When To Use It — and When Not To

Teaching & Learning
The clearest way to introduce sorting, loops, swaps, and Big-O. Its visual nature makes it perfect for animations like the one above.
classrooms, demos
Tiny Data Sets
For 5–20 items the O(n²) penalty is invisible. The simplicity can outweigh raw speed for trivial inputs.
n < ~20
Nearly-Sorted Lists
With the swapped flag it shines on data that's already almost in order — it confirms sortedness in roughly one pass.
live sensor streams
Large Data Sets
At thousands+ of elements the n² comparisons make it painfully slow. Reach for Merge Sort, Quick Sort, or Timsort instead.
n > ~1,000
Performance-Critical Code
Production paths should use the language's built-in sort. Python's sorted() / list.sort() use Timsort — far faster.
backend, real-time
Many Costly Swaps
Bubble Sort can perform many swaps. If moving an element is expensive (huge objects), Selection Sort minimises swaps instead.
large record moves

Section 10

Bubble Sort vs Other Simple Sorts

AlgorithmBestAverage / WorstSpaceStableNotes
Bubble SortO(n)O(n²)O(1)YesSimplest; detects sorted input
Selection SortO(n²)O(n²)O(1)NoFewest swaps
Insertion SortO(n)O(n²)O(1)YesGreat on nearly-sorted data
Merge SortO(n log n)O(n log n)O(n)YesReliable, needs extra memory
Quick SortO(n log n)O(n²) worstO(log n)NoFast in practice

Section 11

Golden Rules

🥤 Bubble Sort — Things to Remember
1
Always include the swapped flag.
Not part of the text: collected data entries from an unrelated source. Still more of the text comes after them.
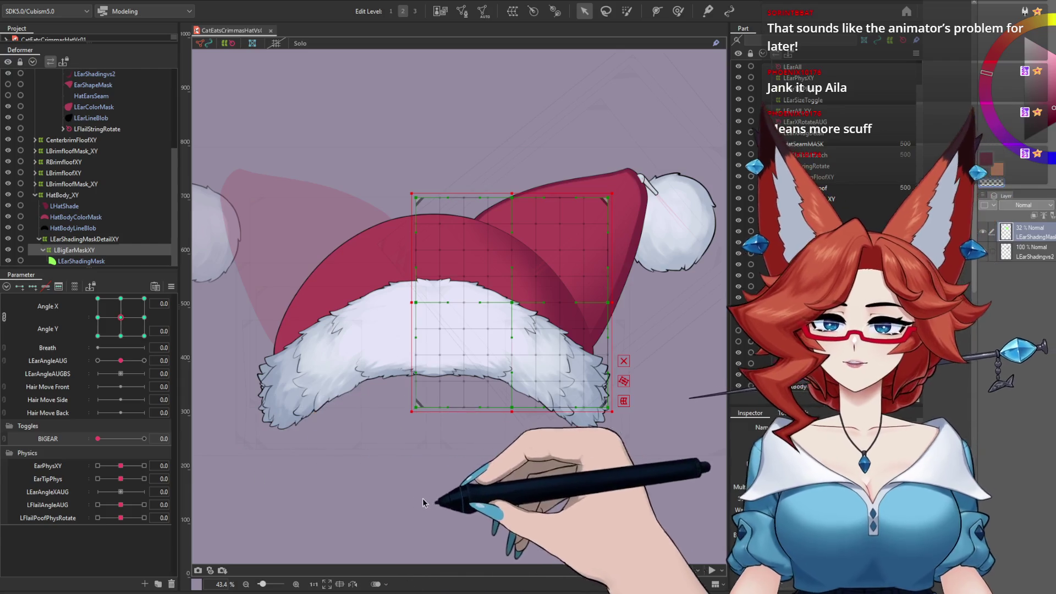
Open Physics Settings on the EarTipPhysWiggle group and swing the head in the preview.
{"action": "scroll", "coordinate": [464, 502], "scroll_direction": "down", "scroll_amount": 2}
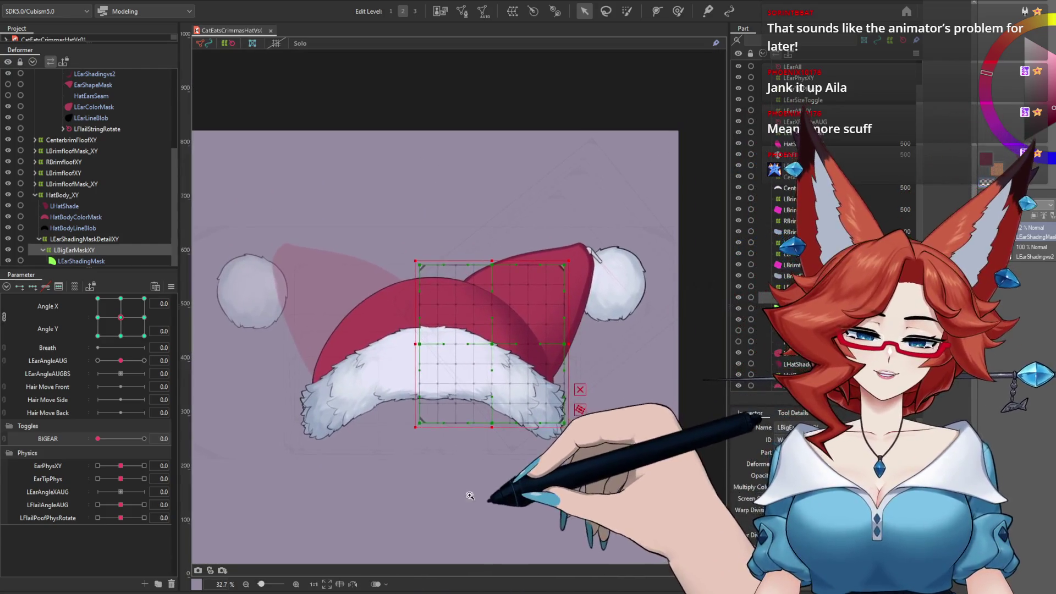
{"action": "scroll", "coordinate": [472, 493], "scroll_direction": "up", "scroll_amount": 1}
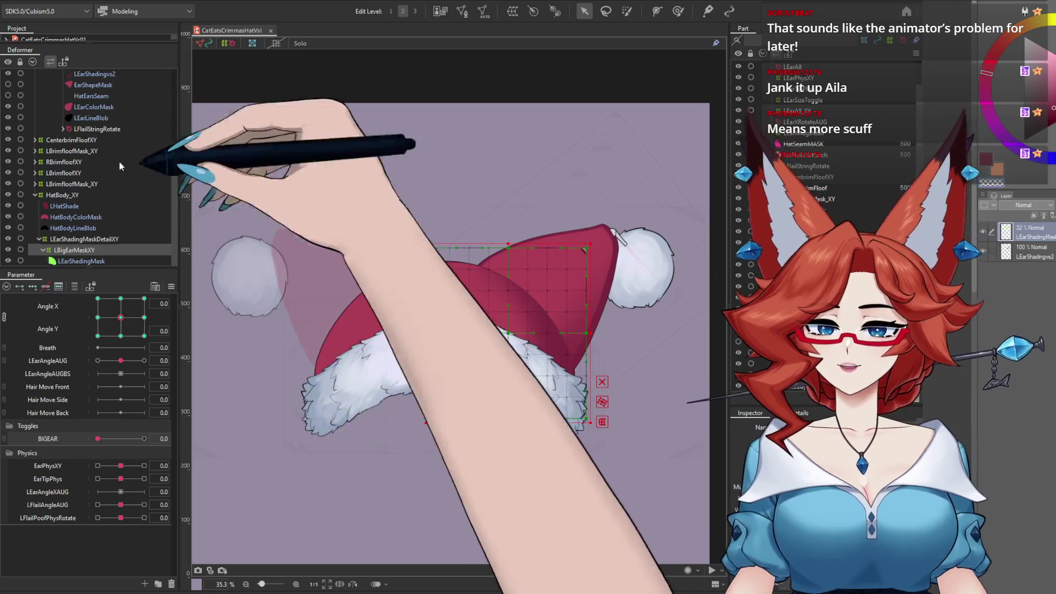
{"action": "right_click", "coordinate": [58, 225]}
{"action": "left_click", "coordinate": [106, 220]}
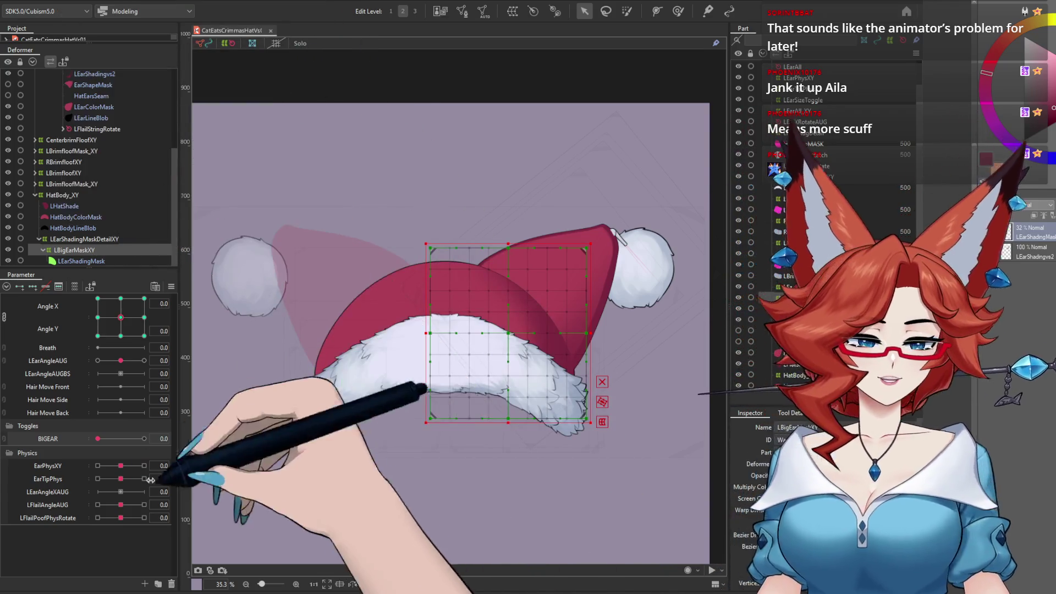
{"action": "mouse_move", "coordinate": [482, 496]}
{"action": "left_mouse_down"}
{"action": "mouse_move", "coordinate": [497, 264]}
{"action": "mouse_move", "coordinate": [455, 490]}
{"action": "mouse_move", "coordinate": [596, 216]}
{"action": "mouse_move", "coordinate": [473, 352]}
{"action": "mouse_move", "coordinate": [253, 258]}
{"action": "mouse_move", "coordinate": [204, 556]}
{"action": "mouse_move", "coordinate": [403, 572]}
{"action": "mouse_move", "coordinate": [825, 308]}
{"action": "mouse_move", "coordinate": [764, 474]}
{"action": "mouse_move", "coordinate": [671, 504]}
{"action": "left_mouse_up"}
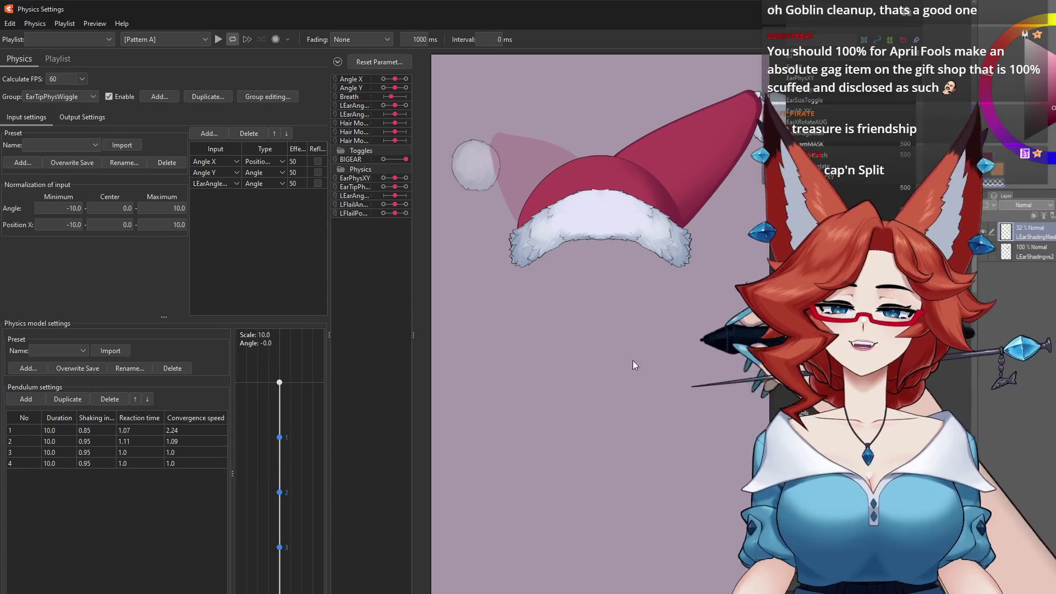
Swing the head fully side to side in the preview, then close Physics Settings.
{"action": "left_click_drag", "start_coordinate": [374, 288], "coordinate": [707, 425]}
{"action": "mouse_move", "coordinate": [599, 266]}
{"action": "left_mouse_down"}
{"action": "mouse_move", "coordinate": [372, 194]}
{"action": "mouse_move", "coordinate": [774, 452]}
{"action": "mouse_move", "coordinate": [380, 235]}
{"action": "mouse_move", "coordinate": [363, 238]}
{"action": "mouse_move", "coordinate": [671, 462]}
{"action": "mouse_move", "coordinate": [663, 400]}
{"action": "mouse_move", "coordinate": [484, 242]}
{"action": "mouse_move", "coordinate": [372, 501]}
{"action": "left_mouse_up"}
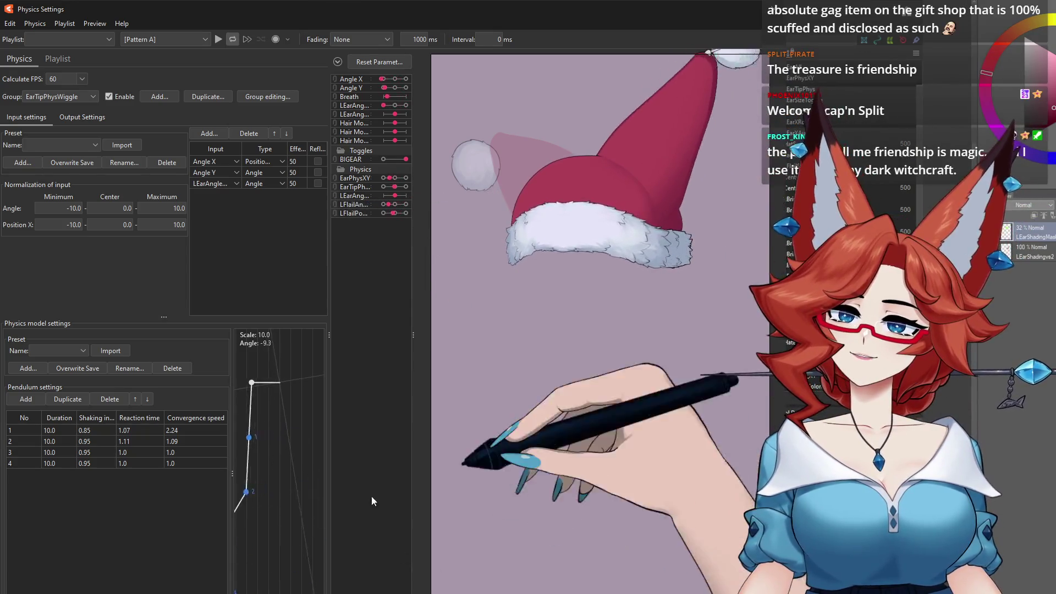
{"action": "left_click", "coordinate": [807, 16]}
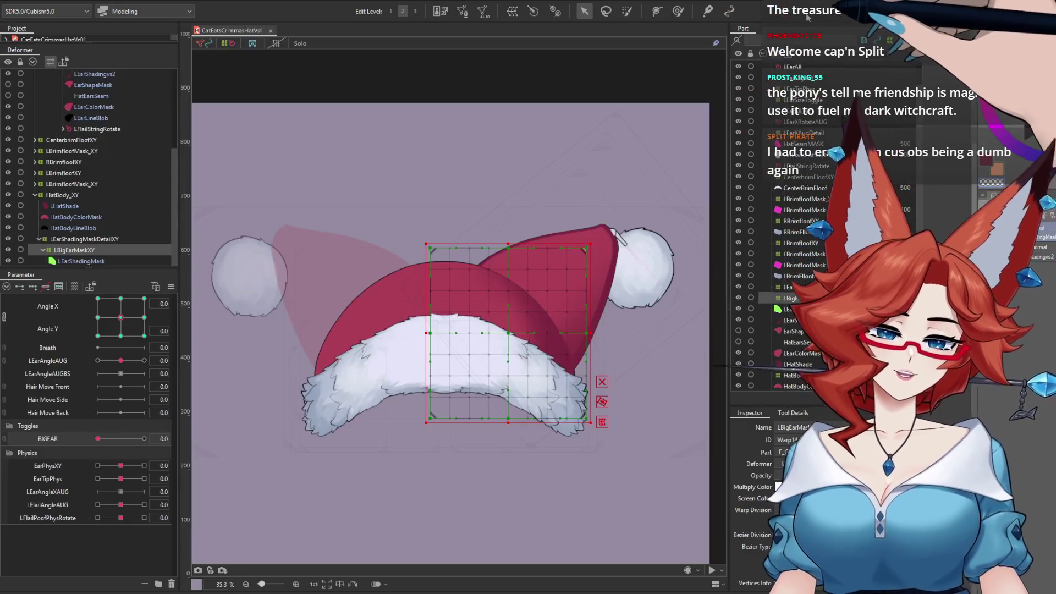
Select LHatShade to inspect it, then bring the Physics Settings window back up.
{"action": "left_click", "coordinate": [65, 207]}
It costs one boolean and turns the best case from O(n²) into O(n) by exiting early on sorted data.
2
The inner loop runs to n - i - 1, not n - 1. The - i skips the already-sorted tail and is the reason later passes are shorter.
3
Use Python's tuple swap a, b = b, a — no temporary variable needed, and it reads exactly like the intent.
4
Bubble Sort is stable only if you swap on > (strictly greater), never on >=. Swapping equal items would scramble their original order.
5
It's a learning tool, not a production sorter. For real work use sorted() or list.sort() — Python's Timsort is dramatically faster.
6
Remember the name: the largest unsorted value "bubbles up" to the end on every pass. If you can picture that, you never need to memorise the code.